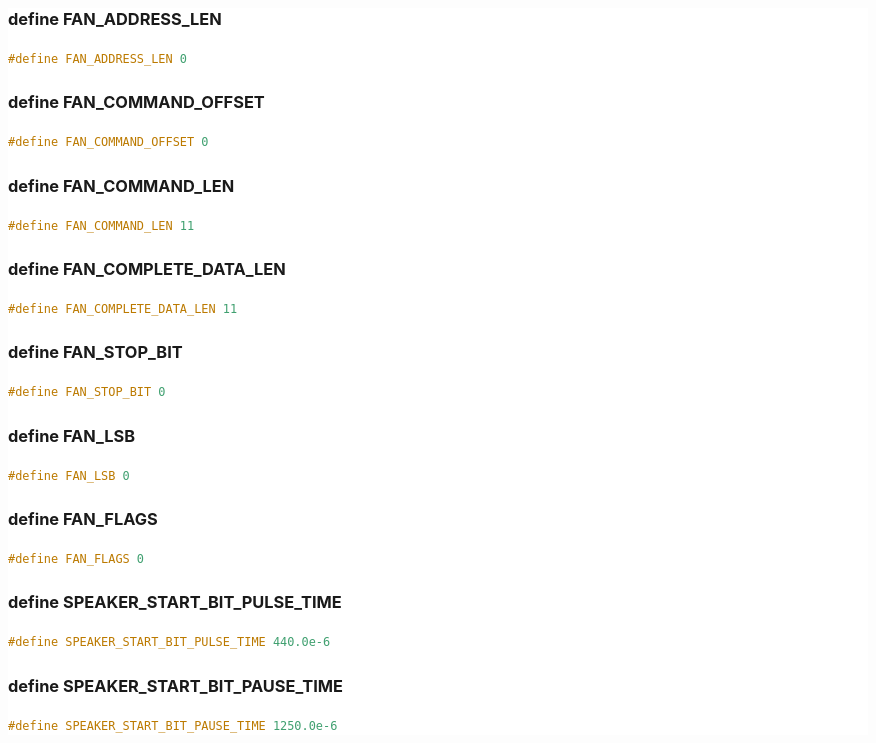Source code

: 
### define FAN_ADDRESS_LEN

```cpp
#define FAN_ADDRESS_LEN 0
```


### define FAN_COMMAND_OFFSET

```cpp
#define FAN_COMMAND_OFFSET 0
```


### define FAN_COMMAND_LEN

```cpp
#define FAN_COMMAND_LEN 11
```


### define FAN_COMPLETE_DATA_LEN

```cpp
#define FAN_COMPLETE_DATA_LEN 11
```


### define FAN_STOP_BIT

```cpp
#define FAN_STOP_BIT 0
```


### define FAN_LSB

```cpp
#define FAN_LSB 0
```


### define FAN_FLAGS

```cpp
#define FAN_FLAGS 0
```


### define SPEAKER_START_BIT_PULSE_TIME

```cpp
#define SPEAKER_START_BIT_PULSE_TIME 440.0e-6
```


### define SPEAKER_START_BIT_PAUSE_TIME

```cpp
#define SPEAKER_START_BIT_PAUSE_TIME 1250.0e-6
```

────────────────────

### WHAT YOU NEED TO DO
The whole listing should be reproduced exactly. Images don't go in.

### FINAL ANSWER
Source code

: 
### define FAN_ADDRESS_LEN

```cpp
#define FAN_ADDRESS_LEN 0
```


### define FAN_COMMAND_OFFSET

```cpp
#define FAN_COMMAND_OFFSET 0
```


### define FAN_COMMAND_LEN

```cpp
#define FAN_COMMAND_LEN 11
```


### define FAN_COMPLETE_DATA_LEN

```cpp
#define FAN_COMPLETE_DATA_LEN 11
```


### define FAN_STOP_BIT

```cpp
#define FAN_STOP_BIT 0
```


### define FAN_LSB

```cpp
#define FAN_LSB 0
```


### define FAN_FLAGS

```cpp
#define FAN_FLAGS 0
```


### define SPEAKER_START_BIT_PULSE_TIME

```cpp
#define SPEAKER_START_BIT_PULSE_TIME 440.0e-6
```


### define SPEAKER_START_BIT_PAUSE_TIME

```cpp
#define SPEAKER_START_BIT_PAUSE_TIME 1250.0e-6
```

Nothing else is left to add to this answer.